### What you need to do
Rewrite the listing below so that each "parallelStream()" becomes "stream().parallel()", with everything else left unchanged.

### Records for the task
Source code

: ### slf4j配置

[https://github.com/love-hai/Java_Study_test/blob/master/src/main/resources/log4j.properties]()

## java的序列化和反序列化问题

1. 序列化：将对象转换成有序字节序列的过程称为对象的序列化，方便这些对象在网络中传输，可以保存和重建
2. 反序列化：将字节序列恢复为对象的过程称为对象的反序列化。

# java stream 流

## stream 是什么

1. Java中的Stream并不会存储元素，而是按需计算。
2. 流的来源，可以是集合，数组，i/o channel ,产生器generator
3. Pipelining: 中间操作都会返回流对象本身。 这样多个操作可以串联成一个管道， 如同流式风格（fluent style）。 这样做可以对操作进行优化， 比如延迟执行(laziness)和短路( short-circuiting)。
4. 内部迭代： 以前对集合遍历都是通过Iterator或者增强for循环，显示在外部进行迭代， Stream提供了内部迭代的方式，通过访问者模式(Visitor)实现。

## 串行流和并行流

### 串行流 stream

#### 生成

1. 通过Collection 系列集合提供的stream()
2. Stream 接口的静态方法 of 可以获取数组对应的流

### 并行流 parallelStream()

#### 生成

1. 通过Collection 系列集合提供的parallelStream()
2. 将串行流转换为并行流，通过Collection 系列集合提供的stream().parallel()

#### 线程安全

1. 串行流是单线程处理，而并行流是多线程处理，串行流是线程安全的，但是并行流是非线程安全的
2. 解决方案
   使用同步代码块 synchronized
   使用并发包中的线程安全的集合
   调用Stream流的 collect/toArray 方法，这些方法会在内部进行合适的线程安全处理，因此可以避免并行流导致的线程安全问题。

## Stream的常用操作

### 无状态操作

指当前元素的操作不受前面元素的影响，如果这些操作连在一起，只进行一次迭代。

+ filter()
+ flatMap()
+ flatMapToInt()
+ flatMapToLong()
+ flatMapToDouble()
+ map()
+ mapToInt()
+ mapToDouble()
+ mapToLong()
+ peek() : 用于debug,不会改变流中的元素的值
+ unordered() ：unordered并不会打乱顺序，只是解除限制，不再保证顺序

### Task solution
Source code

: ### slf4j配置

[https://github.com/love-hai/Java_Study_test/blob/master/src/main/resources/log4j.properties]()

## java的序列化和反序列化问题

1. 序列化：将对象转换成有序字节序列的过程称为对象的序列化，方便这些对象在网络中传输，可以保存和重建
2. 反序列化：将字节序列恢复为对象的过程称为对象的反序列化。

# java stream 流

## stream 是什么

1. Java中的Stream并不会存储元素，而是按需计算。
2. 流的来源，可以是集合，数组，i/o channel ,产生器generator
3. Pipelining: 中间操作都会返回流对象本身。 这样多个操作可以串联成一个管道， 如同流式风格（fluent style）。 这样做可以对操作进行优化， 比如延迟执行(laziness)和短路( short-circuiting)。
4. 内部迭代： 以前对集合遍历都是通过Iterator或者增强for循环，显示在外部进行迭代， Stream提供了内部迭代的方式，通过访问者模式(Visitor)实现。

## 串行流和并行流

### 串行流 stream

#### 生成

1. 通过Collection 系列集合提供的stream()
2. Stream 接口的静态方法 of 可以获取数组对应的流

### 并行流 stream().parallel()

#### 生成

1. 通过Collection 系列集合提供的stream().parallel()
2. 将串行流转换为并行流，通过Collection 系列集合提供的stream().parallel()

#### 线程安全

1. 串行流是单线程处理，而并行流是多线程处理，串行流是线程安全的，但是并行流是非线程安全的
2. 解决方案
   使用同步代码块 synchronized
   使用并发包中的线程安全的集合
   调用Stream流的 collect/toArray 方法，这些方法会在内部进行合适的线程安全处理，因此可以避免并行流导致的线程安全问题。

## Stream的常用操作

### 无状态操作

指当前元素的操作不受前面元素的影响，如果这些操作连在一起，只进行一次迭代。

+ filter()
+ flatMap()
+ flatMapToInt()
+ flatMapToLong()
+ flatMapToDouble()
+ map()
+ mapToInt()
+ mapToDouble()
+ mapToLong()
+ peek() : 用于debug,不会改变流中的元素的值
+ unordered() ：unordered并不会打乱顺序，只是解除限制，不再保证顺序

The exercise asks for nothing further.